Stored dataset items:

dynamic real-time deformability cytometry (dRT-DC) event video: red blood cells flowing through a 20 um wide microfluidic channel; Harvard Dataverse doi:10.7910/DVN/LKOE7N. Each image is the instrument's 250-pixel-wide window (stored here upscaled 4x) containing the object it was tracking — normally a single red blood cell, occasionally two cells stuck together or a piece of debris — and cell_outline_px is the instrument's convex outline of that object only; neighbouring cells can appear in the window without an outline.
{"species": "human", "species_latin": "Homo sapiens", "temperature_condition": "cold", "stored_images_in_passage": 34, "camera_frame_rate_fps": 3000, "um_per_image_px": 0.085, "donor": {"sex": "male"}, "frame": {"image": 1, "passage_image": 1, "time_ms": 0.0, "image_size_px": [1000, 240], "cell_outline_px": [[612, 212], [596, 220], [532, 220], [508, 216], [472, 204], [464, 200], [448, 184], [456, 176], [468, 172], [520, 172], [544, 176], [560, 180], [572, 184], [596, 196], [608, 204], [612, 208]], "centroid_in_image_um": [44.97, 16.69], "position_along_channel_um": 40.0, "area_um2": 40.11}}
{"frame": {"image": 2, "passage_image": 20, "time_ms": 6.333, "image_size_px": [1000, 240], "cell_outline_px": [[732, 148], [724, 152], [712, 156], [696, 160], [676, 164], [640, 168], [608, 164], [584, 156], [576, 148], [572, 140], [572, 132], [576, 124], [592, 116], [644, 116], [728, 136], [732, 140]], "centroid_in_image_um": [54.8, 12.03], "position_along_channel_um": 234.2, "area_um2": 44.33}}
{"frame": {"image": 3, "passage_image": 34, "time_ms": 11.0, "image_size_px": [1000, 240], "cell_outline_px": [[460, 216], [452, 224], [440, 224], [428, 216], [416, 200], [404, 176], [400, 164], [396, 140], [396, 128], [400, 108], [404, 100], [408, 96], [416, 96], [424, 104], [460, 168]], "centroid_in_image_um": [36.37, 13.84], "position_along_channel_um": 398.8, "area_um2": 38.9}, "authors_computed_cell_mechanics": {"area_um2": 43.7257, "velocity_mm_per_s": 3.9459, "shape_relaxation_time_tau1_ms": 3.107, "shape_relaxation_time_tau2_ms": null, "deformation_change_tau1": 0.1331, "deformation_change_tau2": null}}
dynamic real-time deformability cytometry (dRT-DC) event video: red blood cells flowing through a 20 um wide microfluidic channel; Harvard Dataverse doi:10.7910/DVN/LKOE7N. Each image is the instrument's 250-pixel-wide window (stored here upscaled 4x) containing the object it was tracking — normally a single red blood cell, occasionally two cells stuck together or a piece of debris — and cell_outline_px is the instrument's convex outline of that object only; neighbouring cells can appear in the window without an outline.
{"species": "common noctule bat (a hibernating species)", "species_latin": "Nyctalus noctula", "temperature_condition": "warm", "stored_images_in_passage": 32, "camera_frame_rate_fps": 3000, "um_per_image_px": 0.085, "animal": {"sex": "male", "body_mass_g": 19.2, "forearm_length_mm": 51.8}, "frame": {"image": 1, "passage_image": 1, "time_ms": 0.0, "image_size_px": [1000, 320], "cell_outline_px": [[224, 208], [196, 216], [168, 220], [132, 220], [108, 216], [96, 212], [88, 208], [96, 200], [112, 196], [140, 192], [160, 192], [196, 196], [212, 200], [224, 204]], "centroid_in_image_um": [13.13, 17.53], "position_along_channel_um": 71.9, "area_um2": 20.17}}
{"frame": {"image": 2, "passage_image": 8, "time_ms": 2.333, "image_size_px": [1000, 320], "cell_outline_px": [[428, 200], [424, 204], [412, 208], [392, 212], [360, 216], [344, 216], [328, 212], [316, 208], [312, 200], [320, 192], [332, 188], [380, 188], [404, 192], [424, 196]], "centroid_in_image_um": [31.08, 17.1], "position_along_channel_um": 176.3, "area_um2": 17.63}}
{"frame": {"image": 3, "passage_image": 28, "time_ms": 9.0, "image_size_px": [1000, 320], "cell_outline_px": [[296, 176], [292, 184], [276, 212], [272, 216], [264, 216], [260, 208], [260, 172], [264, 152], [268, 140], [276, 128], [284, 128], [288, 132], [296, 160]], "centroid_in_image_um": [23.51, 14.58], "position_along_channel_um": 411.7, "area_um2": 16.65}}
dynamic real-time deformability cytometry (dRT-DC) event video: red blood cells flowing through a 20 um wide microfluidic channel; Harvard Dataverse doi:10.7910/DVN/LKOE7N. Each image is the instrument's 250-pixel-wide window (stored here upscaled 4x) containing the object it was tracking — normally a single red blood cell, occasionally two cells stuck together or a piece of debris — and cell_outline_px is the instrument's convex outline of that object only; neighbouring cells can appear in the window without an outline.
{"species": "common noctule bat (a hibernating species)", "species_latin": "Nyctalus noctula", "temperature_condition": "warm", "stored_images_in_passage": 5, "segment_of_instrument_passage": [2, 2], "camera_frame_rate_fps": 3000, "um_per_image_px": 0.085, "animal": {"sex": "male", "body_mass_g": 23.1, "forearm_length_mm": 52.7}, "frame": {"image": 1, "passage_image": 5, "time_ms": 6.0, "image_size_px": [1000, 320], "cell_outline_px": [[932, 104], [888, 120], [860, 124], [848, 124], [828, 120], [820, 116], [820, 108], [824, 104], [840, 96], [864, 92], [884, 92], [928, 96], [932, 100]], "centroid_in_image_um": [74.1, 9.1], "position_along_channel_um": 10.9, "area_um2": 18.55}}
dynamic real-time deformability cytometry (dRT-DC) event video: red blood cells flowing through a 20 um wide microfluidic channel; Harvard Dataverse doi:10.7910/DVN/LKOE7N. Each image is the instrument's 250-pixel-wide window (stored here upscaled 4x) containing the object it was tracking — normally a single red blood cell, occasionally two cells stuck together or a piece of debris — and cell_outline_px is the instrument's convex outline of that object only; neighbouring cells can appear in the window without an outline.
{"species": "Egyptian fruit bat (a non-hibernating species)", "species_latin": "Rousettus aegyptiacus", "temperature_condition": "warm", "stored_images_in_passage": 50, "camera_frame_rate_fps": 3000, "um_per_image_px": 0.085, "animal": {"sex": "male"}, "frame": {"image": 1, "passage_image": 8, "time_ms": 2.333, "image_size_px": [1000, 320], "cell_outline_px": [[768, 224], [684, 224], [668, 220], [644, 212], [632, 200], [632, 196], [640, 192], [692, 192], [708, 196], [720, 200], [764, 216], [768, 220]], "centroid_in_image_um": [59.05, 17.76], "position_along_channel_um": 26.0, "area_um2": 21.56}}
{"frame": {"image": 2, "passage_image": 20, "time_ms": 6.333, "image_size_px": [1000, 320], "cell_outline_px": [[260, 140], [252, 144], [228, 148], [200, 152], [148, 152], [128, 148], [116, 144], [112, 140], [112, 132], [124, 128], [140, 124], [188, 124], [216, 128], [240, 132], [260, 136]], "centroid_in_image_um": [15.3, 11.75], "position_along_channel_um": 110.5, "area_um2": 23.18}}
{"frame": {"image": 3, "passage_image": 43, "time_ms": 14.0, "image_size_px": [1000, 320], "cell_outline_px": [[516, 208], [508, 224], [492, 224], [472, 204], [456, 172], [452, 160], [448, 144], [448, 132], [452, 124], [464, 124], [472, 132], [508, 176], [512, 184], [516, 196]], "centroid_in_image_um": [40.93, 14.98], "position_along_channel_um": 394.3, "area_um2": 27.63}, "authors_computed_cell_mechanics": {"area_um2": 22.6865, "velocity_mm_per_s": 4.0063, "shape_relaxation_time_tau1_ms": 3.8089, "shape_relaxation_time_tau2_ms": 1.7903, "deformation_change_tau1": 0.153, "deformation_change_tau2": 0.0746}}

WHAT THE TASK REQUIRES
Every record shown above must be echoed exactly.

TASK ANSWER
dynamic real-time deformability cytometry (dRT-DC) event video: red blood cells flowing through a 20 um wide microfluidic channel; Harvard Dataverse doi:10.7910/DVN/LKOE7N. Each image is the instrument's 250-pixel-wide window (stored here upscaled 4x) containing the object it was tracking — normally a single red blood cell, occasionally two cells stuck together or a piece of debris — and cell_outline_px is the instrument's convex outline of that object only; neighbouring cells can appear in the window without an outline.
{"species": "human", "species_latin": "Homo sapiens", "temperature_condition": "cold", "stored_images_in_passage": 34, "camera_frame_rate_fps": 3000, "um_per_image_px": 0.085, "donor": {"sex": "male"}, "frame": {"image": 1, "passage_image": 1, "time_ms": 0.0, "image_size_px": [1000, 240], "cell_outline_px": [[612, 212], [596, 220], [532, 220], [508, 216], [472, 204], [464, 200], [448, 184], [456, 176], [468, 172], [520, 172], [544, 176], [560, 180], [572, 184], [596, 196], [608, 204], [612, 208]], "centroid_in_image_um": [44.97, 16.69], "position_along_channel_um": 40.0, "area_um2": 40.11}}
{"frame": {"image": 2, "passage_image": 20, "time_ms": 6.333, "image_size_px": [1000, 240], "cell_outline_px": [[732, 148], [724, 152], [712, 156], [696, 160], [676, 164], [640, 168], [608, 164], [584, 156], [576, 148], [572, 140], [572, 132], [576, 124], [592, 116], [644, 116], [728, 136], [732, 140]], "centroid_in_image_um": [54.8, 12.03], "position_along_channel_um": 234.2, "area_um2": 44.33}}
{"frame": {"image": 3, "passage_image": 34, "time_ms": 11.0, "image_size_px": [1000, 240], "cell_outline_px": [[460, 216], [452, 224], [440, 224], [428, 216], [416, 200], [404, 176], [400, 164], [396, 140], [396, 128], [400, 108], [404, 100], [408, 96], [416, 96], [424, 104], [460, 168]], "centroid_in_image_um": [36.37, 13.84], "position_along_channel_um": 398.8, "area_um2": 38.9}, "authors_computed_cell_mechanics": {"area_um2": 43.7257, "velocity_mm_per_s": 3.9459, "shape_relaxation_time_tau1_ms": 3.107, "shape_relaxation_time_tau2_ms": null, "deformation_change_tau1": 0.1331, "deformation_change_tau2": null}}
dynamic real-time deformability cytometry (dRT-DC) event video: red blood cells flowing through a 20 um wide microfluidic channel; Harvard Dataverse doi:10.7910/DVN/LKOE7N. Each image is the instrument's 250-pixel-wide window (stored here upscaled 4x) containing the object it was tracking — normally a single red blood cell, occasionally two cells stuck together or a piece of debris — and cell_outline_px is the instrument's convex outline of that object only; neighbouring cells can appear in the window without an outline.
{"species": "common noctule bat (a hibernating species)", "species_latin": "Nyctalus noctula", "temperature_condition": "warm", "stored_images_in_passage": 32, "camera_frame_rate_fps": 3000, "um_per_image_px": 0.085, "animal": {"sex": "male", "body_mass_g": 19.2, "forearm_length_mm": 51.8}, "frame": {"image": 1, "passage_image": 1, "time_ms": 0.0, "image_size_px": [1000, 320], "cell_outline_px": [[224, 208], [196, 216], [168, 220], [132, 220], [108, 216], [96, 212], [88, 208], [96, 200], [112, 196], [140, 192], [160, 192], [196, 196], [212, 200], [224, 204]], "centroid_in_image_um": [13.13, 17.53], "position_along_channel_um": 71.9, "area_um2": 20.17}}
{"frame": {"image": 2, "passage_image": 8, "time_ms": 2.333, "image_size_px": [1000, 320], "cell_outline_px": [[428, 200], [424, 204], [412, 208], [392, 212], [360, 216], [344, 216], [328, 212], [316, 208], [312, 200], [320, 192], [332, 188], [380, 188], [404, 192], [424, 196]], "centroid_in_image_um": [31.08, 17.1], "position_along_channel_um": 176.3, "area_um2": 17.63}}
{"frame": {"image": 3, "passage_image": 28, "time_ms": 9.0, "image_size_px": [1000, 320], "cell_outline_px": [[296, 176], [292, 184], [276, 212], [272, 216], [264, 216], [260, 208], [260, 172], [264, 152], [268, 140], [276, 128], [284, 128], [288, 132], [296, 160]], "centroid_in_image_um": [23.51, 14.58], "position_along_channel_um": 411.7, "area_um2": 16.65}}
dynamic real-time deformability cytometry (dRT-DC) event video: red blood cells flowing through a 20 um wide microfluidic channel; Harvard Dataverse doi:10.7910/DVN/LKOE7N. Each image is the instrument's 250-pixel-wide window (stored here upscaled 4x) containing the object it was tracking — normally a single red blood cell, occasionally two cells stuck together or a piece of debris — and cell_outline_px is the instrument's convex outline of that object only; neighbouring cells can appear in the window without an outline.
{"species": "common noctule bat (a hibernating species)", "species_latin": "Nyctalus noctula", "temperature_condition": "warm", "stored_images_in_passage": 5, "segment_of_instrument_passage": [2, 2], "camera_frame_rate_fps": 3000, "um_per_image_px": 0.085, "animal": {"sex": "male", "body_mass_g": 23.1, "forearm_length_mm": 52.7}, "frame": {"image": 1, "passage_image": 5, "time_ms": 6.0, "image_size_px": [1000, 320], "cell_outline_px": [[932, 104], [888, 120], [860, 124], [848, 124], [828, 120], [820, 116], [820, 108], [824, 104], [840, 96], [864, 92], [884, 92], [928, 96], [932, 100]], "centroid_in_image_um": [74.1, 9.1], "position_along_channel_um": 10.9, "area_um2": 18.55}}
dynamic real-time deformability cytometry (dRT-DC) event video: red blood cells flowing through a 20 um wide microfluidic channel; Harvard Dataverse doi:10.7910/DVN/LKOE7N. Each image is the instrument's 250-pixel-wide window (stored here upscaled 4x) containing the object it was tracking — normally a single red blood cell, occasionally two cells stuck together or a piece of debris — and cell_outline_px is the instrument's convex outline of that object only; neighbouring cells can appear in the window without an outline.
{"species": "Egyptian fruit bat (a non-hibernating species)", "species_latin": "Rousettus aegyptiacus", "temperature_condition": "warm", "stored_images_in_passage": 50, "camera_frame_rate_fps": 3000, "um_per_image_px": 0.085, "animal": {"sex": "male"}, "frame": {"image": 1, "passage_image": 8, "time_ms": 2.333, "image_size_px": [1000, 320], "cell_outline_px": [[768, 224], [684, 224], [668, 220], [644, 212], [632, 200], [632, 196], [640, 192], [692, 192], [708, 196], [720, 200], [764, 216], [768, 220]], "centroid_in_image_um": [59.05, 17.76], "position_along_channel_um": 26.0, "area_um2": 21.56}}
{"frame": {"image": 2, "passage_image": 20, "time_ms": 6.333, "image_size_px": [1000, 320], "cell_outline_px": [[260, 140], [252, 144], [228, 148], [200, 152], [148, 152], [128, 148], [116, 144], [112, 140], [112, 132], [124, 128], [140, 124], [188, 124], [216, 128], [240, 132], [260, 136]], "centroid_in_image_um": [15.3, 11.75], "position_along_channel_um": 110.5, "area_um2": 23.18}}
{"frame": {"image": 3, "passage_image": 43, "time_ms": 14.0, "image_size_px": [1000, 320], "cell_outline_px": [[516, 208], [508, 224], [492, 224], [472, 204], [456, 172], [452, 160], [448, 144], [448, 132], [452, 124], [464, 124], [472, 132], [508, 176], [512, 184], [516, 196]], "centroid_in_image_um": [40.93, 14.98], "position_along_channel_um": 394.3, "area_um2": 27.63}, "authors_computed_cell_mechanics": {"area_um2": 22.6865, "velocity_mm_per_s": 4.0063, "shape_relaxation_time_tau1_ms": 3.8089, "shape_relaxation_time_tau2_ms": 1.7903, "deformation_change_tau1": 0.153, "deformation_change_tau2": 0.0746}}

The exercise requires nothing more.